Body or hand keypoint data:
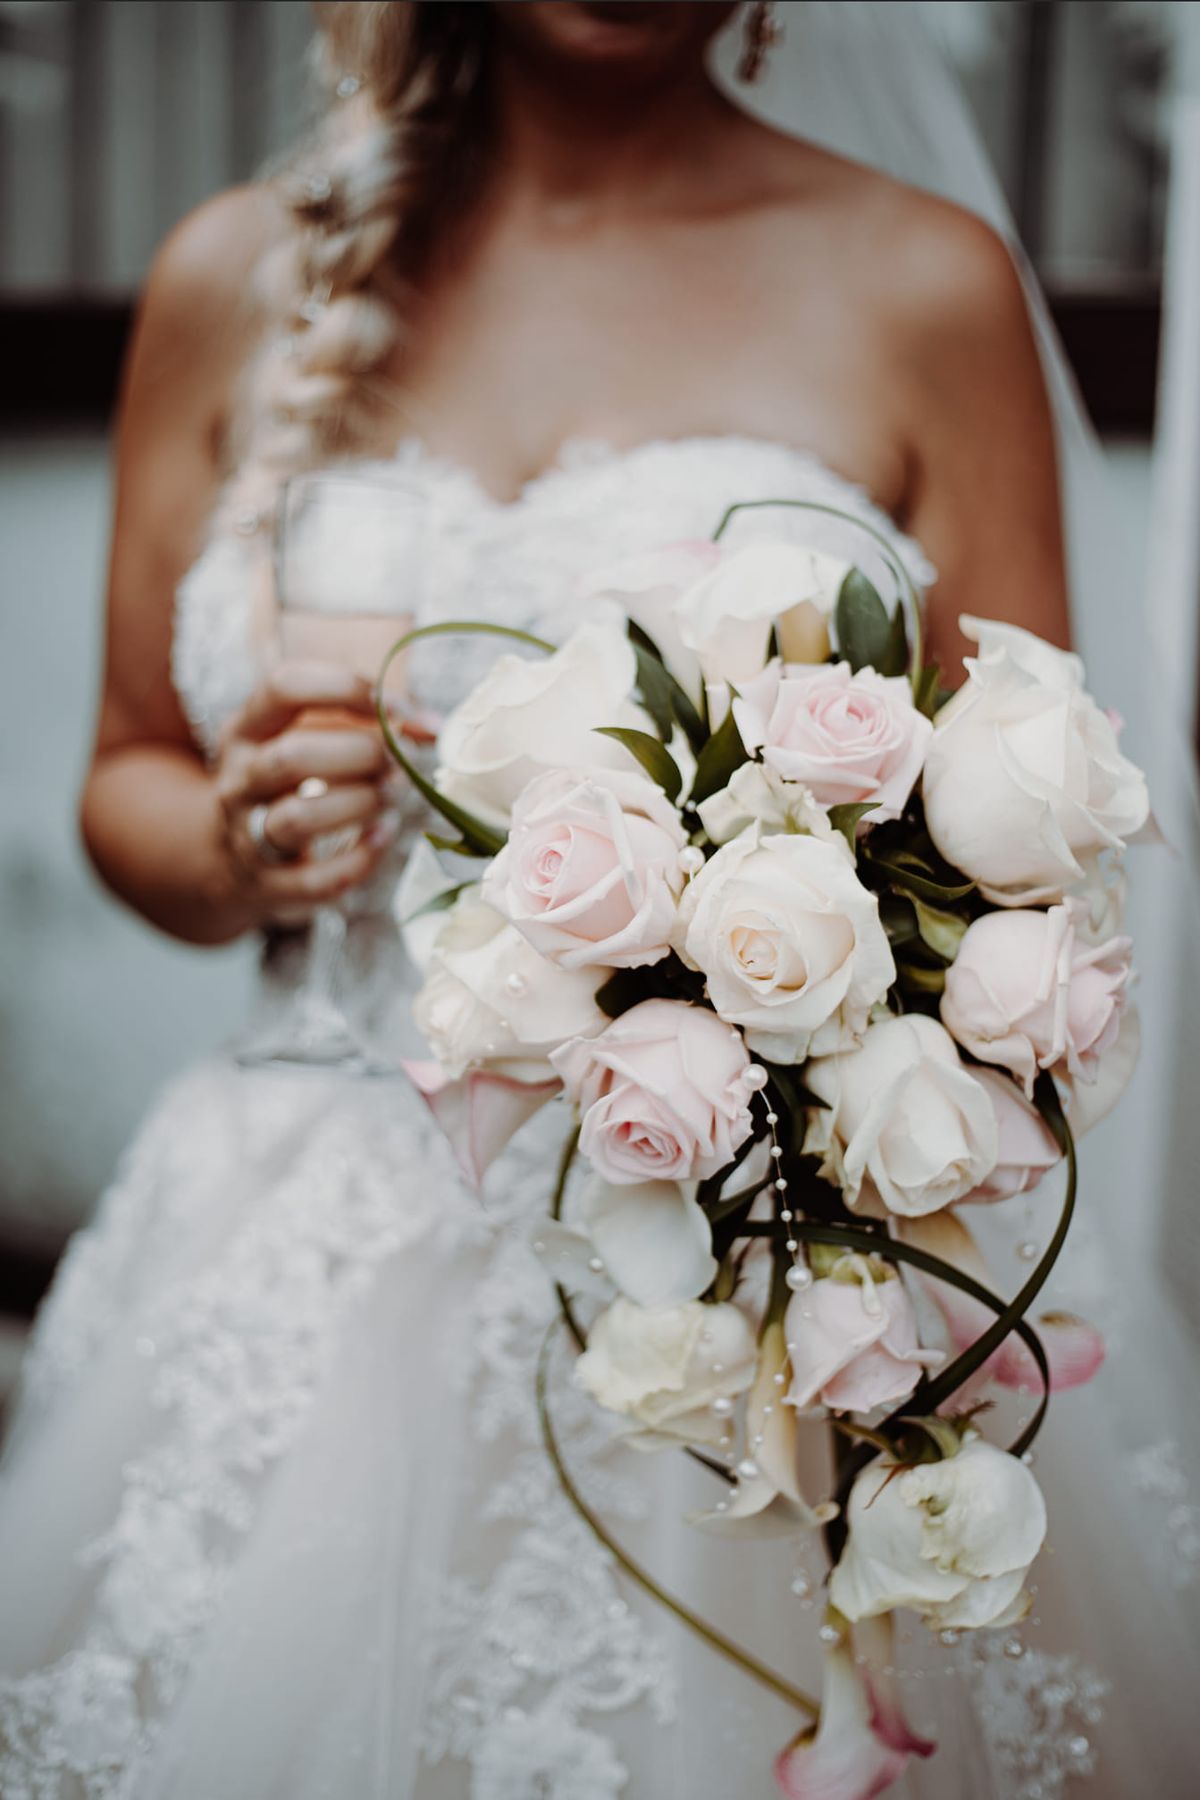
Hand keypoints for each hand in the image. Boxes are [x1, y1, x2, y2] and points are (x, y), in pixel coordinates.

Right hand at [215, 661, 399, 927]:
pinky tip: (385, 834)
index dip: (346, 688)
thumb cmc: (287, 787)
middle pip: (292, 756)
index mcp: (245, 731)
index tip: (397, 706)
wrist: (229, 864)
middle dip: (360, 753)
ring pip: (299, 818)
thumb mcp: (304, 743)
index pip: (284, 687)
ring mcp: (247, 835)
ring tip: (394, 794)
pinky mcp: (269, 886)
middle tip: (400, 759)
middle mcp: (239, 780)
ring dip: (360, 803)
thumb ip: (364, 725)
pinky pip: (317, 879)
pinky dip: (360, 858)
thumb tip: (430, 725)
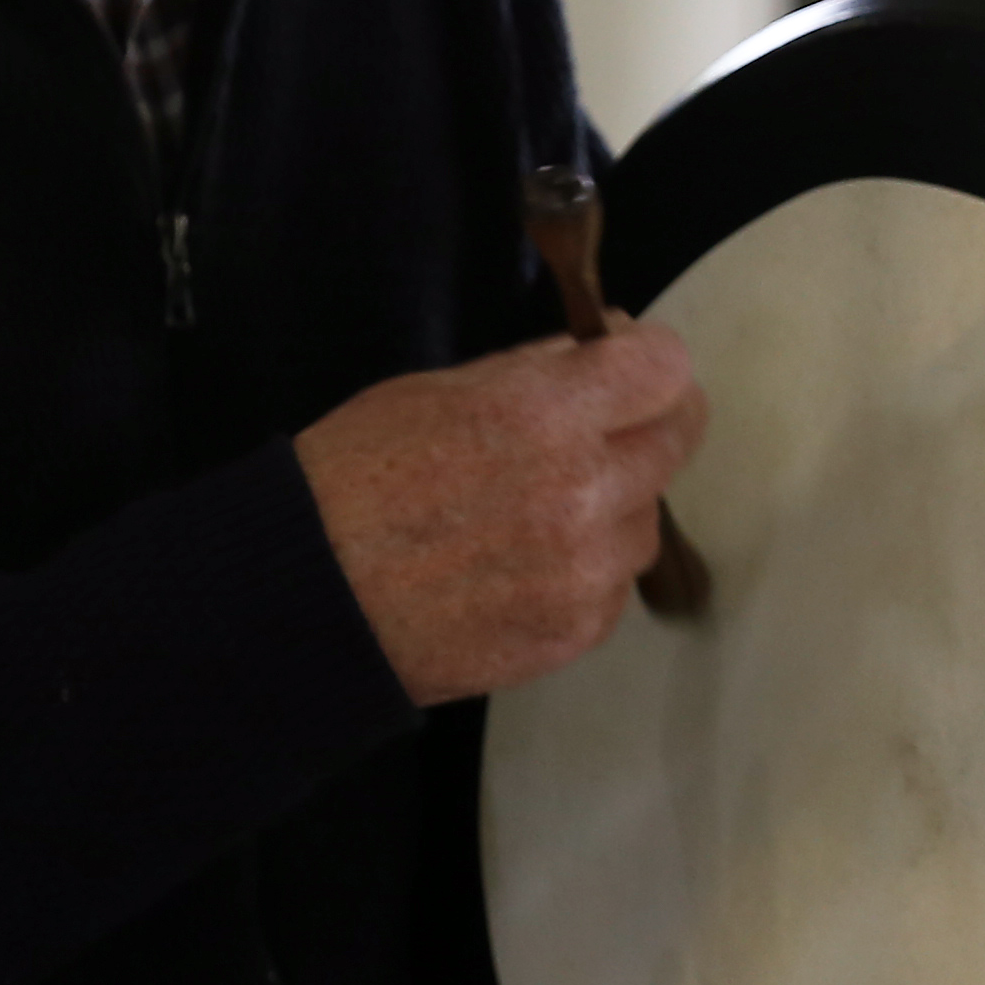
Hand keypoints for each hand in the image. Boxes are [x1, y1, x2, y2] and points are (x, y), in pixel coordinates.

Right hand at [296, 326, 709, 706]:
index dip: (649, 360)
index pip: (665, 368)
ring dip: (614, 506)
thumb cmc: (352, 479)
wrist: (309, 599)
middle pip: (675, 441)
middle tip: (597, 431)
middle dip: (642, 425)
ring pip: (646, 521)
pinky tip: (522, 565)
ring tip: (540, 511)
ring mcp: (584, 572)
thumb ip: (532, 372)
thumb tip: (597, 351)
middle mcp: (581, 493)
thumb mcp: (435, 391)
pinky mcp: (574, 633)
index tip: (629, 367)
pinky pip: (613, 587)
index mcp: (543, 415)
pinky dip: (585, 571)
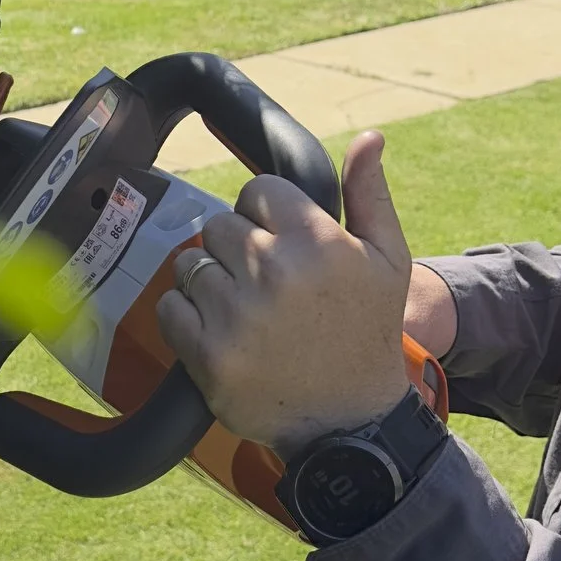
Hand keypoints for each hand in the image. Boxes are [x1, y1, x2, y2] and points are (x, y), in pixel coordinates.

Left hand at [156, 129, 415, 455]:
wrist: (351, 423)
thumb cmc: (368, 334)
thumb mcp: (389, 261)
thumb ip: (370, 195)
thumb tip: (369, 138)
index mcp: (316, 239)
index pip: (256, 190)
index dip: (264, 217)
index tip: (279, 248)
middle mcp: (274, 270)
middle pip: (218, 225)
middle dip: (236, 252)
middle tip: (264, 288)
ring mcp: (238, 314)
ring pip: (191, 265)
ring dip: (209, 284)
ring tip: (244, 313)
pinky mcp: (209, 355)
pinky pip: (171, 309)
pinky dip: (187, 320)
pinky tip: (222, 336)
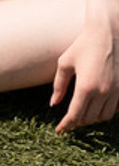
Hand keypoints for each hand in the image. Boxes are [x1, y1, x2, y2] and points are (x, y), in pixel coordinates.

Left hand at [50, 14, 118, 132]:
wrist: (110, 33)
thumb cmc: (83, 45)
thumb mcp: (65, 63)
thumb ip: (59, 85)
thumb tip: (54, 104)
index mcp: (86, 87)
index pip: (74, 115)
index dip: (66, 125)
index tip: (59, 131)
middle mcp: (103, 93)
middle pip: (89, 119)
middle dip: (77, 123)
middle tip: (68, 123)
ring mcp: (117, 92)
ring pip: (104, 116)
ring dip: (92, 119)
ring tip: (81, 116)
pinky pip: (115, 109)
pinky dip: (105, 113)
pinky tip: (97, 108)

EXERCISE OBJECTIVE >> Repeat the records above exactly, from the first line through the line that contains "thumb ip: (364, 725)", and leave out the pictures.

REPLY >>
Hand keypoints for each hand in the image. Boxes are [x1, y1, x2, y2] and points are (x, y), in pixel coordinates.

Right hand at [215, 661, 399, 927]:
pinky tip: (385, 834)
index dip: (346, 688)
thumb cmc: (287, 787)
middle pip: (292, 756)
index mcp: (245, 731)
index tip: (397, 706)
wrist: (229, 864)
middle dip: (360, 753)
ring pip: (299, 818)
thumb mcp: (304, 743)
index pip: (284, 687)
ring mcp: (247, 835)
ring tip: (394, 794)
pinky mcp: (269, 886)
middle tip: (400, 759)
middle mcp: (239, 780)
ring dip: (360, 803)
thumb ip: (364, 725)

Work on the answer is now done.